Cut finger foods to appropriate size
Simple enough but can be done wrong. Sometimes parents will be tempted to cut Baby Led Weaning foods into very small pieces to prevent choking. Unfortunately, babies do not have the motor skills to pick up extremely small pieces until they are 9 months or older. Hence, it is important to make your baby’s food large enough for them to pick up, and soft enough so they do not choke. For example, half of a skinless boneless chicken thigh or a potato wedge is good enough. Or, slice round items into halves or quarters. All in all, long and thin is a good ballpark.
One of the most common food that babies choke on are whole apples. Better to peel, slice thinly, and steam them for beginners. When your baby grows older, you can use a grater to grate hard foods. If you are still worried about choking, you can take an infant CPR class so you are confident in dealing with choking if it happens. Now, that usually isn’t the case if you stay vigilant by watching your baby while she eats. Know the difference between gagging and choking; choking does not have a sound. Furthermore, you should never force feed your baby by placing a piece of food into their mouths.

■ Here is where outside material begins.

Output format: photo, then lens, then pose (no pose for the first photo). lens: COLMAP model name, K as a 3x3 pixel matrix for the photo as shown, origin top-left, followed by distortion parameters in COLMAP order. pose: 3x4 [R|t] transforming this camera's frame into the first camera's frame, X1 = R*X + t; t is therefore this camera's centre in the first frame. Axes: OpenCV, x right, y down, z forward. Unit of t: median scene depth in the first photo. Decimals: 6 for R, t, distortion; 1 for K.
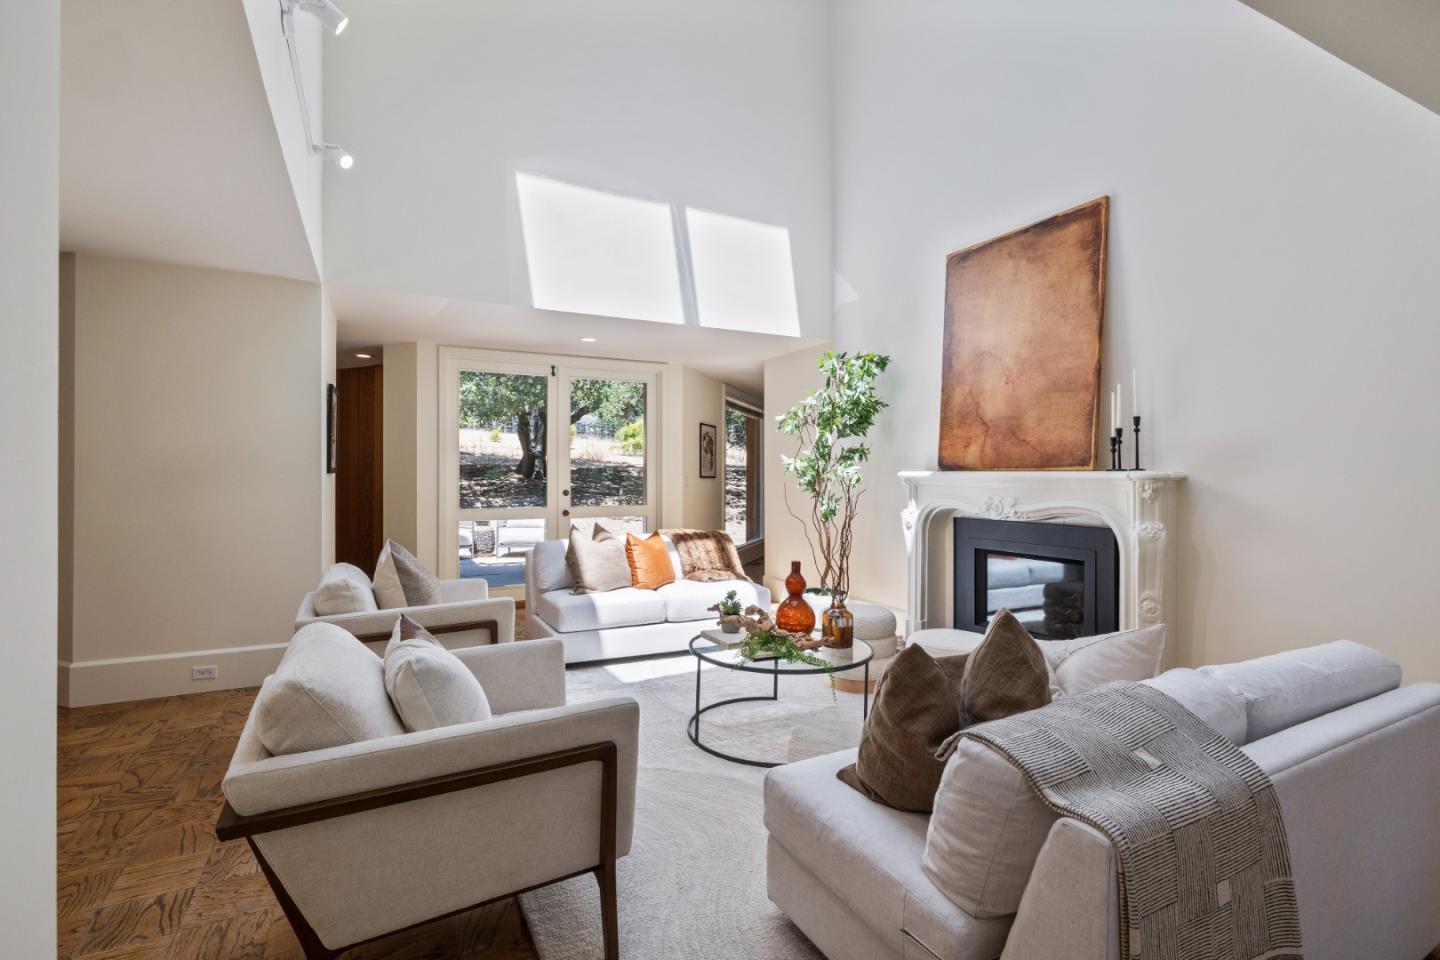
lens RADIAL K [[666.6, 0, 713.0], [0, 666.6, 473.1], [0, 0, 1]] dist [-0.002594, -0.000133]
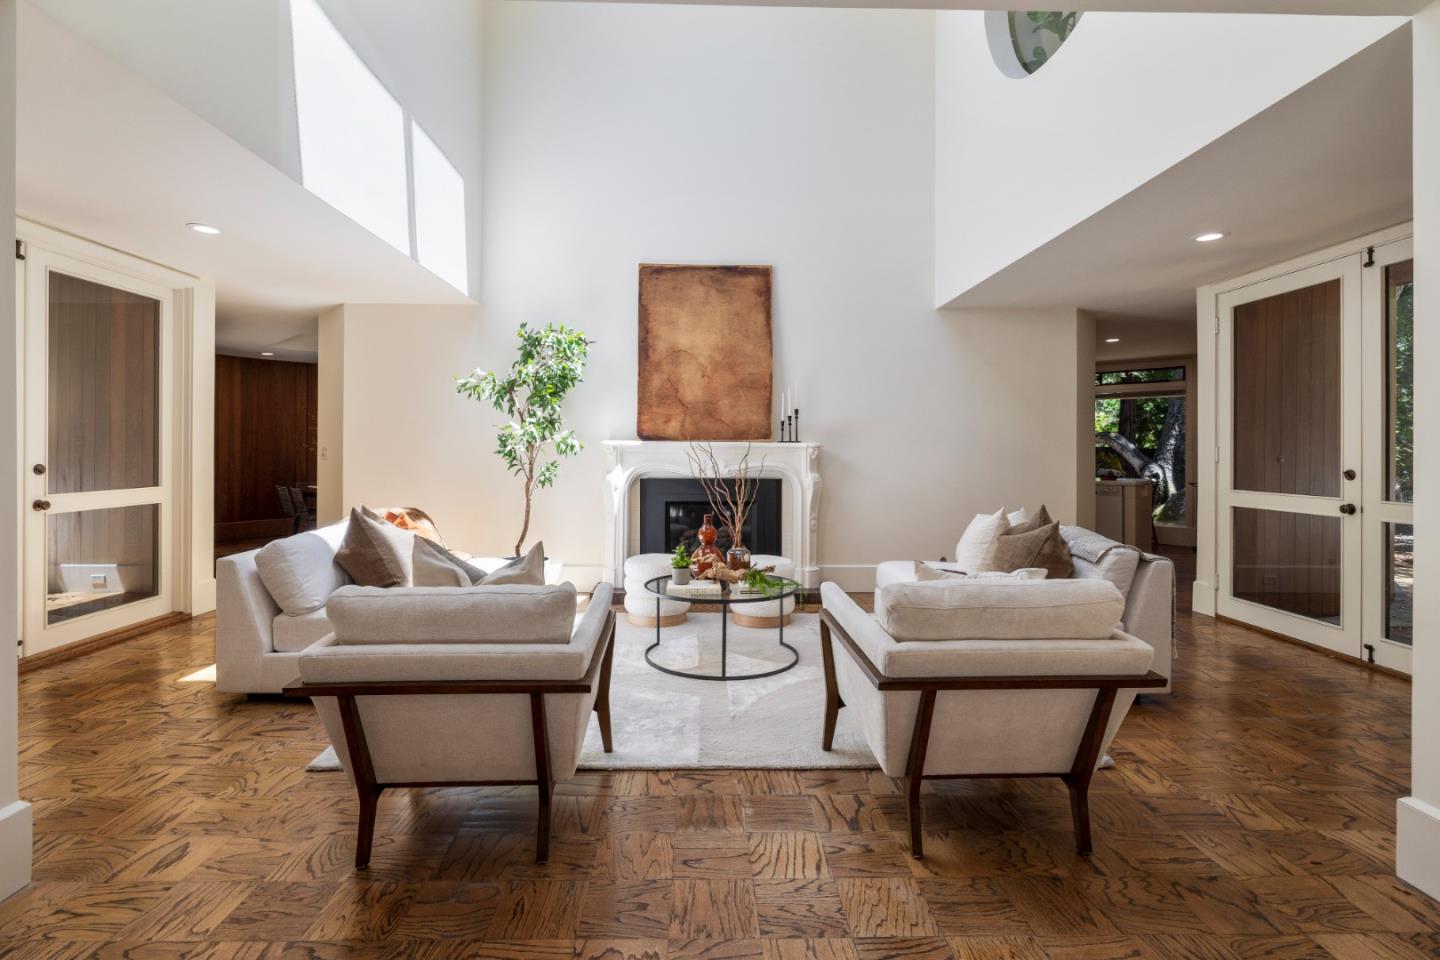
lens RADIAL K [[667.0, 0, 705.5], [0, 667.0, 446.3], [0, 0, 1]] dist [0.000707, 0.000216]
pose [[0.450036, 0.005542, 0.892993, -0.715632], [-0.008691, 0.999961, -0.001826, 0.008778], [-0.892968, -0.006939, 0.450066, 0.356176]]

When you start Baby Led Weaning, you might find that your baby is more keen on playing with her food in the first couple of weeks. This is normal. Your baby will eat more when she becomes confident with grabbing.
Aim for portions the size of her fist, with one fistful of carbohydrates, one fistful of protein, and two fistfuls of vegetables and fruits. Place these options on her highchair and let her explore.
Keep in mind that most babies play with food up until 8 or 9 months, which is the time they develop their thumb and forefinger grip.